SUSAN D. SETTENBRINO, PLAINTIFF-APPELLANT,
v.
JEFFREY SCHWARTZ, DEFENDANT-RESPONDENT.



On appeal from Superior Court of New Jersey, Chancery Division, Family Part, Passaic County, Docket No. FM-16-306-04.

Per curiam.

NOT FOR PUBLICATION WITHOUT THE APPROVAL OF THE APPELLATE DIVISION

Argued October 10, 2007

Before Judges Fuentes and Chambers.

Plaintiff, Susan D. Settenbrino, appeals from the order of October 4, 2006, denying her application to compel her former husband defendant, Jeffrey Schwartz, to pay to her additional monies from defendant's 401(k) plan. At the time the parties were divorced, the marital portion of this asset was valued at $65,000. The court indicated that it would divide the asset equally between the parties, so that plaintiff's share at that time was $32,500. By the time plaintiff's share of the 401(k) was distributed to her, the value of this asset had declined significantly due to market fluctuations, so that she received only $18,724.61. She maintains that she is entitled to the balance of the $32,500. Plaintiff's last application to the trial court for the additional monies from this 401(k) plan was denied. We affirm.

The parties were divorced in New York State. The trial judge there entered a comprehensive twenty-three page written decision dated August 22, 2000. With respect to the equitable distribution of defendant's 401(k) retirement plan, the trial judge found that the value of the marital portion of the account before taxes was $65,000. He divided this asset equally between the parties, so that plaintiff's share was $32,500. The Judgment of Divorce, dated December 5, 2000, provided for distribution of defendant's 401(k) retirement plan as follows:

ORDERED AND ADJUDGED, that the plaintiff shall receive the sum of $32,500 as her equitable share of defendant's 401(k) retirement plan, the transfer of the same to be accomplished by a Qualified Domestic Relations Order.

The companion Qualified Domestic Relations Order ("QDRO "), also entered on December 5, 2000, provided in Paragraph 3:

The Alternate Payee is awarded an amount equal to $32,500.00 of the Accrued Benefit and the Plan is ordered to pay to the Alternate Payee such amount (and earning attributable to such amount from August 22, 2000 until the date of distribution) to the Alternate Payee in a lump sum cash payment on the earliest possible date permitted under the Plan. It has been ORDERED AND ADJUDGED that the defendant's 401(k) plan is valued as of March 21, 2000 to be $237,000.00 of this sum, $65,000 is determined to be marital property and plaintiff is to receive a 50% distributive award of the marital portion of the defendant's 401(k) to wit: the sum of $32,500.00 to be distributed by way of a separate QDRO, which shall direct deposit plaintiff's share into an IRA or 401(k) as designated by plaintiff to the plan administrator of the defendant's 401(k), so as to avoid any tax consequence to either party being occasioned by such transfer. [emphasis added]
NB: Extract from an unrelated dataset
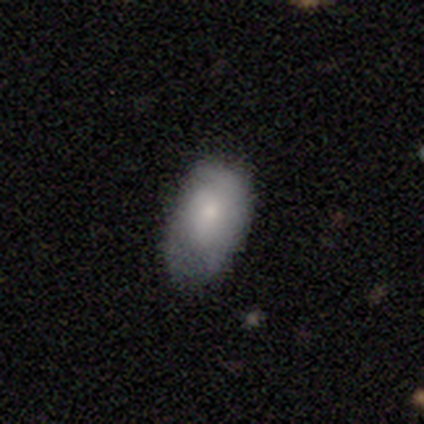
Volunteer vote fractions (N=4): A smooth galaxy with no disk features (75%) that is in between round and cigar-shaped (100%).

Vote fractions:
- Smooth or featured? smooth: 75% / featured or disk: 25% / star or artifact: 0%
- How rounded? in between: 100% / round: 0% / cigar-shaped: 0%
- Merging? minor disturbance: 50% / none: 25% / major disturbance: 25% / merger: 0%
The underlined language makes clear that plaintiff was to receive fifty percent of this marital asset. The QDRO specifically defined "Accrued Benefit" as "the sum of the Participant's Account balances under the Plan as of August 22, 2000" (the date of the trial judge's decision).

The monies were not transferred to plaintiff by defendant's plan administrator, Guardian Life Insurance Company of America ("Guardian") until April 1, 2001. Due to a downturn in the value of this asset, the sum transferred to plaintiff was only $18,724.61. The transfer document plaintiff received from Guardian indicates that from April 1, 2001, (the date of the transfer) until April 2, 2001, (the date of the statement), a period of a single day, the sum of $423.24 was lost in this investment, indicating that the investment was in rapid decline at that time.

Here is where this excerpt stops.